__REQUEST__:
Collect each line in the items below that contains the string "anyValue". Case counts.
<<<<
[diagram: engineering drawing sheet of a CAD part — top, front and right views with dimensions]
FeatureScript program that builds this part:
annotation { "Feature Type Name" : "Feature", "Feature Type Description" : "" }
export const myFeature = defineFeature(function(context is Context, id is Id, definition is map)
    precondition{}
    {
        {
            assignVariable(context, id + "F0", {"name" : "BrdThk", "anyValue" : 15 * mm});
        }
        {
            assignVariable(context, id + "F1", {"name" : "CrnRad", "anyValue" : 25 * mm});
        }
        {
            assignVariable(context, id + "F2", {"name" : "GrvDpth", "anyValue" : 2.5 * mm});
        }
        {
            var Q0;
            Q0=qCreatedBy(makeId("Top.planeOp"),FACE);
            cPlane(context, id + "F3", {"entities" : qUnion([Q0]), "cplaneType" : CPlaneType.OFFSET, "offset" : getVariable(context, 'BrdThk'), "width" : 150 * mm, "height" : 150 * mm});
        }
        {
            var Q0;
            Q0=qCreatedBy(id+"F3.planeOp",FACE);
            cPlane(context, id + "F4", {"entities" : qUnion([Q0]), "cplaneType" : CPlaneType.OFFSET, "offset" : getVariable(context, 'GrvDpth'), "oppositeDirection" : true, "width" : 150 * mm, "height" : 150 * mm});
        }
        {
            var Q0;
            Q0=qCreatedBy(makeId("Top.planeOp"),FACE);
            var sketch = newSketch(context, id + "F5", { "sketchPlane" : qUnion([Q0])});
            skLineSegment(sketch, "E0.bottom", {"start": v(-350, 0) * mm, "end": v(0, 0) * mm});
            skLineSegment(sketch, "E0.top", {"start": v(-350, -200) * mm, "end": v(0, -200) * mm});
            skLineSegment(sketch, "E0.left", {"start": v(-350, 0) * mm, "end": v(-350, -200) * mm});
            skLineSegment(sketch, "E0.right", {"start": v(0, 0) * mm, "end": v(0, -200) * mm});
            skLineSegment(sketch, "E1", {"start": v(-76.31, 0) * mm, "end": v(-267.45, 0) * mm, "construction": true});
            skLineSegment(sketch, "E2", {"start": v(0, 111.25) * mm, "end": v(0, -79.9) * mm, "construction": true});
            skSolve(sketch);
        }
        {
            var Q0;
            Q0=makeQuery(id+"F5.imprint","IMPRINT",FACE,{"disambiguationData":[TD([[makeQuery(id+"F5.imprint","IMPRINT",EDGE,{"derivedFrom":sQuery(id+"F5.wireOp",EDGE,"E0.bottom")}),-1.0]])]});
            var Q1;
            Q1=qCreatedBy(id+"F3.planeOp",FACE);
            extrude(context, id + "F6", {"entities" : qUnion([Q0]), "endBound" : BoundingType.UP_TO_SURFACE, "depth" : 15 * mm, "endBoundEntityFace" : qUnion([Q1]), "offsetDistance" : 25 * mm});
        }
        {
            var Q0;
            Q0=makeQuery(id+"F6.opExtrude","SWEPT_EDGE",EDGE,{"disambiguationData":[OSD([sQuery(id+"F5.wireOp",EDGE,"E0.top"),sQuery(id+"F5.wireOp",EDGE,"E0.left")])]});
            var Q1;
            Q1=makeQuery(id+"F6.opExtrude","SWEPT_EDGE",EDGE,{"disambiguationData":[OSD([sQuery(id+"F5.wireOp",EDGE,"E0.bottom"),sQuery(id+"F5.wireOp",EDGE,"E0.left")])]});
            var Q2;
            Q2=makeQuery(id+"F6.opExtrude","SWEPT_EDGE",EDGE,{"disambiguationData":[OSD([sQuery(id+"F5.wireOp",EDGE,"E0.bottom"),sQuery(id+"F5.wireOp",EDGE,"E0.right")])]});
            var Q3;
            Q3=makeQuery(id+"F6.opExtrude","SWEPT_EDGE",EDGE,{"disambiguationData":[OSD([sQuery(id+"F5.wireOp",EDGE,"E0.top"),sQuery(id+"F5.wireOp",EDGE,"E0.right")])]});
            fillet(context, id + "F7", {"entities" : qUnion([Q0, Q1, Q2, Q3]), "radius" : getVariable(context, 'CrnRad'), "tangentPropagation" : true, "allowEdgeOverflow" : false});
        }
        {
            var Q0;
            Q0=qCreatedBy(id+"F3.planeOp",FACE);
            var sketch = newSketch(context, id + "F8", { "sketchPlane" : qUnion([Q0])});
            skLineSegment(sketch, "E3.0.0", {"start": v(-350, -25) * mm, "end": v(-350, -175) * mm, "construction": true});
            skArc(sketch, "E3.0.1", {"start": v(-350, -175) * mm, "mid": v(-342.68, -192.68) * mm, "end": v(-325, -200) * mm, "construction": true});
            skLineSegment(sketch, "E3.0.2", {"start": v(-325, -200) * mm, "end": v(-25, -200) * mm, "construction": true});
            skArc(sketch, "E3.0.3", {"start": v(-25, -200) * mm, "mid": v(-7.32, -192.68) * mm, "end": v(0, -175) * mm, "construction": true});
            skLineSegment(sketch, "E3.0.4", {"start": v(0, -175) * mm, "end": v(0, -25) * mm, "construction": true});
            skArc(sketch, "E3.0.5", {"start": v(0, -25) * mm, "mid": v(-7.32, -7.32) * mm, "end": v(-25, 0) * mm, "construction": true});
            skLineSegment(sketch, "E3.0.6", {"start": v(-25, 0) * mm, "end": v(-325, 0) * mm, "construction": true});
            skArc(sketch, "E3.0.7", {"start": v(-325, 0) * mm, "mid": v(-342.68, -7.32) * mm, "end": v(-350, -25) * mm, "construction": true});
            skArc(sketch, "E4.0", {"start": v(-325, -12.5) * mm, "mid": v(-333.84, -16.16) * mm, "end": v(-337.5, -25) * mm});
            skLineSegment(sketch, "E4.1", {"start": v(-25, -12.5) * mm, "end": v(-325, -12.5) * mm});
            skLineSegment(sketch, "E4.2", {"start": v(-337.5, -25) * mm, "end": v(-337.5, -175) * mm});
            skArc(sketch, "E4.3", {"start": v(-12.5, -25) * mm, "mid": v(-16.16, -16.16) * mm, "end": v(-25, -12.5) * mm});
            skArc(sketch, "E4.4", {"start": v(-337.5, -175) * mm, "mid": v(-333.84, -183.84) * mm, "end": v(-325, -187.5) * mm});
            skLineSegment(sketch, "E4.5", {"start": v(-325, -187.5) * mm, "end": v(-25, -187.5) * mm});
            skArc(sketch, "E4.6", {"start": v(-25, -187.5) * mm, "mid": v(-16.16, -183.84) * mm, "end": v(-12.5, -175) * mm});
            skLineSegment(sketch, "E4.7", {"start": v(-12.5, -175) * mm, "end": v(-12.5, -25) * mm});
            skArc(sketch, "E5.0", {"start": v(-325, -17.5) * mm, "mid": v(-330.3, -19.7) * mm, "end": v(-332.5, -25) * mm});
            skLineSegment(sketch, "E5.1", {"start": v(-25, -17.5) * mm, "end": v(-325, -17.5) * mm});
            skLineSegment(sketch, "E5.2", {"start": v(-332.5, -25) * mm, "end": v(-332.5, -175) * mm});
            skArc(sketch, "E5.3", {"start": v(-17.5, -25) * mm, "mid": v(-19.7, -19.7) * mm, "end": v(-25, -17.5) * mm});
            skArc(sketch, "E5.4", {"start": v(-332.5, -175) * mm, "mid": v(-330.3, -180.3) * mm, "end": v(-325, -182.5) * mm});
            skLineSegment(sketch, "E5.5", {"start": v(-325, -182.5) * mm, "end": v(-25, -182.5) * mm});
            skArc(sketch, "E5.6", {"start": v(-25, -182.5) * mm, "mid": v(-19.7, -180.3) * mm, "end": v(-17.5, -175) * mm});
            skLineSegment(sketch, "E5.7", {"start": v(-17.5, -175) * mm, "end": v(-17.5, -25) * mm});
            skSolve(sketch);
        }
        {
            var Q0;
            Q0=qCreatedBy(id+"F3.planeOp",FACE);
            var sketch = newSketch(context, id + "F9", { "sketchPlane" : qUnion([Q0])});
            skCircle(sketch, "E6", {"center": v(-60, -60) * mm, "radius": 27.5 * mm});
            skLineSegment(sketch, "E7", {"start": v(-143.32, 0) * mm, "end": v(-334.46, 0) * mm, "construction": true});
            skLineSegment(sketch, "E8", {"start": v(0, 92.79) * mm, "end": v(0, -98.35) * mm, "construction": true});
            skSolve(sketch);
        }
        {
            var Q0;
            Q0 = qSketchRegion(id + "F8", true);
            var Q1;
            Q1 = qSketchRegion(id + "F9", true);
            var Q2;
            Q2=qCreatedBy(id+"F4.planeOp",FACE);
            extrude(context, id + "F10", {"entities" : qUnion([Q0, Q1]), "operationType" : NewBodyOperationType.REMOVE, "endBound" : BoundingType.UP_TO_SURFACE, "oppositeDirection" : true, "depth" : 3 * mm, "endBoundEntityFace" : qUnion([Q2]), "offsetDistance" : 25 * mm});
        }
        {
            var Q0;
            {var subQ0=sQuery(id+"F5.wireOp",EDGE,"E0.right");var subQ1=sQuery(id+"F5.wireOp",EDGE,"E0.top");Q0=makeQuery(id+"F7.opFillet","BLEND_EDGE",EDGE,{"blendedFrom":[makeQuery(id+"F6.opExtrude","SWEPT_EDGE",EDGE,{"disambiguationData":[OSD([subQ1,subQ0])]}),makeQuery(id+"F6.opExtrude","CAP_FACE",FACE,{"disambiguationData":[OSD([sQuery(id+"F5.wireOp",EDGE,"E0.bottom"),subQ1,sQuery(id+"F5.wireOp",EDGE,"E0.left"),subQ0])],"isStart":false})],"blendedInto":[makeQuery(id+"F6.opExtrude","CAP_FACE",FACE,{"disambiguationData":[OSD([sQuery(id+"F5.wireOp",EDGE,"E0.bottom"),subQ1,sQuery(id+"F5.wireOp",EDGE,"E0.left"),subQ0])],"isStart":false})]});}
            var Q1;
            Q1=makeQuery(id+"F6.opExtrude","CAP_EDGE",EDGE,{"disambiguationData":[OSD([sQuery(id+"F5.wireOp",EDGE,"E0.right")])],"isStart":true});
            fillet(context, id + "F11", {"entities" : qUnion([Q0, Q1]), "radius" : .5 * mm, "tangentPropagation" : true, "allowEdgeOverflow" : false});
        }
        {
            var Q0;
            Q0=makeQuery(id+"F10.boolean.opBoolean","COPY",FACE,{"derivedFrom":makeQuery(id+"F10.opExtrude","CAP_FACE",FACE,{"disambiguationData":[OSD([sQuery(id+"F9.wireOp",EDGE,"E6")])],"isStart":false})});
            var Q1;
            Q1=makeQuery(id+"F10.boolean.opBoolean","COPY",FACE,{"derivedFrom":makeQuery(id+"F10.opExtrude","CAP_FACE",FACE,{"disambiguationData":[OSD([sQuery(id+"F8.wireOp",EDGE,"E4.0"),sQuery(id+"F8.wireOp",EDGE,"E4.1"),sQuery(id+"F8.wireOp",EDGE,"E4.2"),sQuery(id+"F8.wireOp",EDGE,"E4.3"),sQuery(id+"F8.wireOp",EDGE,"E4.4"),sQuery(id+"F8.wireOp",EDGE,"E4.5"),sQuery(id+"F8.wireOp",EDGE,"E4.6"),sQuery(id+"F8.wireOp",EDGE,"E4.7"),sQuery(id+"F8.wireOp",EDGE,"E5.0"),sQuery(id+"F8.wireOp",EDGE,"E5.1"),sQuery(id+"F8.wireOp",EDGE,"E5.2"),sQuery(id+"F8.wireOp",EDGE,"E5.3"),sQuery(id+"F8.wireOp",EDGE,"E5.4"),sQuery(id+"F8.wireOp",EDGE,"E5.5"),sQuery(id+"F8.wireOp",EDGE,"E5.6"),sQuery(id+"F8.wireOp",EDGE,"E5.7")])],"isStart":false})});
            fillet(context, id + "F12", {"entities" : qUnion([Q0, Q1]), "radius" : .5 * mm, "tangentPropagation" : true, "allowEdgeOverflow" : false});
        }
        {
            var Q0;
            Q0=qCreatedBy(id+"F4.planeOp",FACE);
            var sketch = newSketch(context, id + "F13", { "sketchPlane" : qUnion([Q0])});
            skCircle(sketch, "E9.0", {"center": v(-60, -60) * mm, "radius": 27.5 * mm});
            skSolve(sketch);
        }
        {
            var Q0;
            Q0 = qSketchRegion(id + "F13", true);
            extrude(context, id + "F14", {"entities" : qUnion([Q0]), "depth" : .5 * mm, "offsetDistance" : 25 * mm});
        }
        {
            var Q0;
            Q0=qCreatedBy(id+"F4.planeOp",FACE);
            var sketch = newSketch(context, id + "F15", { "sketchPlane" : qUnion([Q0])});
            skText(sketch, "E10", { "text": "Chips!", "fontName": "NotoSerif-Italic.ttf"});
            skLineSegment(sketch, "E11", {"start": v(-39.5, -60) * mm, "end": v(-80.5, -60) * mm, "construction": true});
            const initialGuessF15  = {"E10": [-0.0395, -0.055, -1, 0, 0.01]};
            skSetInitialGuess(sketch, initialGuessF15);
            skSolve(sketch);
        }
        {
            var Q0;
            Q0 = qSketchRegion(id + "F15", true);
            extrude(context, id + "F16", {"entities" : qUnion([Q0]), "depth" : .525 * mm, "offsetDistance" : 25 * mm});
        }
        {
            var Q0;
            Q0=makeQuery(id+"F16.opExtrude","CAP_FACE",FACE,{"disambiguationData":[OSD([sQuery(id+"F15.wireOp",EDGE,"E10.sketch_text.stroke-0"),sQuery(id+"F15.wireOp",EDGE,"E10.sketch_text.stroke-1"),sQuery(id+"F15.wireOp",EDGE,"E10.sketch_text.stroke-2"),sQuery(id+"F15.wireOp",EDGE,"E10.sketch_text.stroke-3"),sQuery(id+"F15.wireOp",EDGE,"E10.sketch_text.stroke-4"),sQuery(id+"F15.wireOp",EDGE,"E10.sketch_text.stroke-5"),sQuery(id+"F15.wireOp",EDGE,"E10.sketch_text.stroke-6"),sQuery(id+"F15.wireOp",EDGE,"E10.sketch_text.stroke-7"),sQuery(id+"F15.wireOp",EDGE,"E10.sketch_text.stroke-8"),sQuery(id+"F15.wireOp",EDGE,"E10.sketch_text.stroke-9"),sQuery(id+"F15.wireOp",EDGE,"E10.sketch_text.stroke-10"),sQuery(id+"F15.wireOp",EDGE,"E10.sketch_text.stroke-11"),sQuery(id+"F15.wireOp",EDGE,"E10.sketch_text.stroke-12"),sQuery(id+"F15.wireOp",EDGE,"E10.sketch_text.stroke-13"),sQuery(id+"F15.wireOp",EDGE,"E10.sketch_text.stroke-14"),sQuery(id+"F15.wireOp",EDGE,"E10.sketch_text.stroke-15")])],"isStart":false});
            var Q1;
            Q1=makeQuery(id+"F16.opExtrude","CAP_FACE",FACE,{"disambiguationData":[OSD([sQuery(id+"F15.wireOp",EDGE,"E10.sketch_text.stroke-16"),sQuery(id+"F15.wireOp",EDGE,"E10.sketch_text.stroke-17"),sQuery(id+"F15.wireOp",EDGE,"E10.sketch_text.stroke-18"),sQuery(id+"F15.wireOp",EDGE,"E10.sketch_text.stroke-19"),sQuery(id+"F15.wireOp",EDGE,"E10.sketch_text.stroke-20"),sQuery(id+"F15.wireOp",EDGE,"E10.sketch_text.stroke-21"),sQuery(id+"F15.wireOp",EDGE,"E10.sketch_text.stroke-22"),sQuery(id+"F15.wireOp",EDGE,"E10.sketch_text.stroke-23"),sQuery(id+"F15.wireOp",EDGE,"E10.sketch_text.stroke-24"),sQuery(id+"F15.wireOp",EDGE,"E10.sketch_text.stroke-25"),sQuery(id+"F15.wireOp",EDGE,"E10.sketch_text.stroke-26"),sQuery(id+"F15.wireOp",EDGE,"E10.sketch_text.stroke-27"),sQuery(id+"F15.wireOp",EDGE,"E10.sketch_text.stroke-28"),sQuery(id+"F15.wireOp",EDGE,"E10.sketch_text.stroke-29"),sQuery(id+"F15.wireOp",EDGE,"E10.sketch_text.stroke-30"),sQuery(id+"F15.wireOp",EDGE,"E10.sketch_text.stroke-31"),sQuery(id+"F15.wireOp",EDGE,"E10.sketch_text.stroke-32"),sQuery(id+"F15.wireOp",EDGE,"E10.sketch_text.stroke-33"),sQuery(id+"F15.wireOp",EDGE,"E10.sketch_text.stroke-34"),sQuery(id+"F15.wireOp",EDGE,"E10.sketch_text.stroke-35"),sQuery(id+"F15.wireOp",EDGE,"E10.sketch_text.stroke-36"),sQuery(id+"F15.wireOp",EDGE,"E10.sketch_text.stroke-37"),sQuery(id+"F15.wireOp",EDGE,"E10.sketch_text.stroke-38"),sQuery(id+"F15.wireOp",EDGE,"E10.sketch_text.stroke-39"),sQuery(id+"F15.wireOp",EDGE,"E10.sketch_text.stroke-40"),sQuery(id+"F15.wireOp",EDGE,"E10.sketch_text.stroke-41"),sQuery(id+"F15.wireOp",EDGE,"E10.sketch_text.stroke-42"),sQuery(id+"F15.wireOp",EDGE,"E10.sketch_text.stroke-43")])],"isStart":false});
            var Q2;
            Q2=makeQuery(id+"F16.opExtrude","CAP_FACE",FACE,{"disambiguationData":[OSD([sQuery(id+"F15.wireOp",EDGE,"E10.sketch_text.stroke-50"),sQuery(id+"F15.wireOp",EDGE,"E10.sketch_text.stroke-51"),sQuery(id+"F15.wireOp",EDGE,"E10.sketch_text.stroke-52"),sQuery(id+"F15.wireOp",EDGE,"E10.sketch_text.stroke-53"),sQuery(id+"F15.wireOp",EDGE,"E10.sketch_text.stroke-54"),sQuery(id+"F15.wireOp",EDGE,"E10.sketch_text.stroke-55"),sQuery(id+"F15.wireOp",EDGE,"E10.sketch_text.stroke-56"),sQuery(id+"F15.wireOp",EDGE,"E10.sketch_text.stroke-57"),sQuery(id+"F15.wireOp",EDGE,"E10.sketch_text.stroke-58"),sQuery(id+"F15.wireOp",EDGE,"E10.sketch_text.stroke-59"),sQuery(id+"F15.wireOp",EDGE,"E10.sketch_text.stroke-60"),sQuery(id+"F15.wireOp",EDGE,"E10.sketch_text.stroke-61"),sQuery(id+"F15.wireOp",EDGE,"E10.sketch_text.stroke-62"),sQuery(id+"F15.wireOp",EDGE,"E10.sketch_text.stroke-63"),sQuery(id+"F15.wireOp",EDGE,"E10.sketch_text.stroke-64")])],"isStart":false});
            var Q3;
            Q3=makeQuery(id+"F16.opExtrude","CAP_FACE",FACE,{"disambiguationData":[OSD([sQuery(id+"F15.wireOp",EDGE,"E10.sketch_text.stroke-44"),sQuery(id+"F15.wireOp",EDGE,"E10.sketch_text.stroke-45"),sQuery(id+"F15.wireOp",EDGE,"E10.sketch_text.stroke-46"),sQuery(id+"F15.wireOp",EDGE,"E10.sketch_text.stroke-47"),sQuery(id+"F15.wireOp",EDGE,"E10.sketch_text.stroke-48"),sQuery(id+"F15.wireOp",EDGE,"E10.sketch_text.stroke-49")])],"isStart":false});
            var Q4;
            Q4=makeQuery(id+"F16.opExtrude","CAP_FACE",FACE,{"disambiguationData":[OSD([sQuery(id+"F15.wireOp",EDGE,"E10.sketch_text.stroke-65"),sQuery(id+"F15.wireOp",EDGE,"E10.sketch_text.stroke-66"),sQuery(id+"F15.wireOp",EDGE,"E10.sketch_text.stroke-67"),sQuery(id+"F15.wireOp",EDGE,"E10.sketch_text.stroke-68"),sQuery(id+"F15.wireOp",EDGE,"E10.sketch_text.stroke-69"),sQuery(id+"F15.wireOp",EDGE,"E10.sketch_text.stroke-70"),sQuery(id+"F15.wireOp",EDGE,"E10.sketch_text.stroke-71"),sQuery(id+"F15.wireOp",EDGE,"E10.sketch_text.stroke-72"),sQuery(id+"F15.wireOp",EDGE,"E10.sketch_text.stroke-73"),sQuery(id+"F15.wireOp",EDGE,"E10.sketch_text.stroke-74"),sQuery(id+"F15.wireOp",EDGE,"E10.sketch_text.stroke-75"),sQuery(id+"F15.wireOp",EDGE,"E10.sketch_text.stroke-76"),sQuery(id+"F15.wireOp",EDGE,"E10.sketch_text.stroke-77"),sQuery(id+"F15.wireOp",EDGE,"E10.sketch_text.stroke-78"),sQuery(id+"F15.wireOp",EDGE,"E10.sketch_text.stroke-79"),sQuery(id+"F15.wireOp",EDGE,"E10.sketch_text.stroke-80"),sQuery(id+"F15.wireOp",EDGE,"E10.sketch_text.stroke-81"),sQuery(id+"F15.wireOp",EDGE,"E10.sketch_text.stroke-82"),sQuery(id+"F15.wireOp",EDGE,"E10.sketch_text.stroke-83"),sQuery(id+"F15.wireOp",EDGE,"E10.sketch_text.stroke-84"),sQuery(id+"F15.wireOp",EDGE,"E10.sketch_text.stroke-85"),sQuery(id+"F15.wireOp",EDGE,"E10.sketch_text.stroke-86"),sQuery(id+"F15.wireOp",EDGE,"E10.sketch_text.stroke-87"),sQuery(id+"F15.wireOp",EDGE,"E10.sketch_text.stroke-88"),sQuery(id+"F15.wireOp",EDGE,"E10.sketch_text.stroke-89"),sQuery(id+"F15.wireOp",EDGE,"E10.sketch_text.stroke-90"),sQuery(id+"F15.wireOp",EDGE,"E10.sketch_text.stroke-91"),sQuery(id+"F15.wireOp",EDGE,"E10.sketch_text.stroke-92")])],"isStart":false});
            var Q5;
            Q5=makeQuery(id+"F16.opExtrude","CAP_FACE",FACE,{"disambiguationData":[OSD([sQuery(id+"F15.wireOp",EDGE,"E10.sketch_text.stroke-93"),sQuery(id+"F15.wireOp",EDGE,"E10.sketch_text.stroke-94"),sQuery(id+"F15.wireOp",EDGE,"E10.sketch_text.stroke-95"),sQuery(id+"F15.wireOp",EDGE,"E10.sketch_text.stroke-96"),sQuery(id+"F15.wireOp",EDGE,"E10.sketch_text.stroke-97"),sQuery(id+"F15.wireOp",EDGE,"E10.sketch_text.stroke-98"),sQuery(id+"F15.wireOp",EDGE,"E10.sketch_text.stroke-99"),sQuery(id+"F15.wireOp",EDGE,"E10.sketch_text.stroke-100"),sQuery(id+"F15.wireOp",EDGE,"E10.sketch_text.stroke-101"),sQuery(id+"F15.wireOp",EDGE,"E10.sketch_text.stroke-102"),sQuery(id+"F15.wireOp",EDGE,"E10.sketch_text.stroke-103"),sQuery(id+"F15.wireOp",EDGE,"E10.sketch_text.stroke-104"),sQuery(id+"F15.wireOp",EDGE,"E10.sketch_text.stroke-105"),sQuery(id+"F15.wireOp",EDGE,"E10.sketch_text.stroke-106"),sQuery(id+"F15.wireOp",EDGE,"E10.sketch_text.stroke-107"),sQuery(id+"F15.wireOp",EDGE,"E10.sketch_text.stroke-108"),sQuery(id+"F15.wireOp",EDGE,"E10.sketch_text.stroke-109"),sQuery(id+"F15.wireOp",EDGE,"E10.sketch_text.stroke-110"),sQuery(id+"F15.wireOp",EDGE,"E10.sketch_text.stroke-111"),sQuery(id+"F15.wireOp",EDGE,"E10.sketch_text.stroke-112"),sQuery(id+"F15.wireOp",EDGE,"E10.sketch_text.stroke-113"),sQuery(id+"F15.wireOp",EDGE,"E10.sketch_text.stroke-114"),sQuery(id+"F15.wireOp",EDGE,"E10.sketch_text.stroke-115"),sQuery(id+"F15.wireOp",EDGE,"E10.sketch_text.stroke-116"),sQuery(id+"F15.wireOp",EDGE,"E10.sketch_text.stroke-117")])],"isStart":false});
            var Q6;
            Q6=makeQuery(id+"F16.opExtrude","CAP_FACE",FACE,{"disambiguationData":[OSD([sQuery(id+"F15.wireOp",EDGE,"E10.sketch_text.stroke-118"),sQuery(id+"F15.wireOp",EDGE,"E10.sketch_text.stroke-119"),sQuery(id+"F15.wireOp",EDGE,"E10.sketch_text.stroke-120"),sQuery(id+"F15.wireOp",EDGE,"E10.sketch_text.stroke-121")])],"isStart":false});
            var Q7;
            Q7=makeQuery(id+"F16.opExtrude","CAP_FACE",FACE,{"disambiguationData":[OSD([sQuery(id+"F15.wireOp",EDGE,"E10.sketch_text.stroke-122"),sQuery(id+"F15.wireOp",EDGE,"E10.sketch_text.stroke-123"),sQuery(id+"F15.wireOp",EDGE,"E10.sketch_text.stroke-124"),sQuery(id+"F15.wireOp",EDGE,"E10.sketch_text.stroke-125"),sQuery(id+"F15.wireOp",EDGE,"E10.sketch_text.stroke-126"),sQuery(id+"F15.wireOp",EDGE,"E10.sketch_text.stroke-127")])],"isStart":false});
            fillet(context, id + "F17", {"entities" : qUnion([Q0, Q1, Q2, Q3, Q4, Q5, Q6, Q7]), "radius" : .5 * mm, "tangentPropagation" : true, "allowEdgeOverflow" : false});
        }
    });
>>>>
__THE REPLY__:
            assignVariable(context, id + "F0", {"name" : "BrdThk", "anyValue" : 15 * mm});
            assignVariable(context, id + "F1", {"name" : "CrnRad", "anyValue" : 25 * mm});
            assignVariable(context, id + "F2", {"name" : "GrvDpth", "anyValue" : 2.5 * mm});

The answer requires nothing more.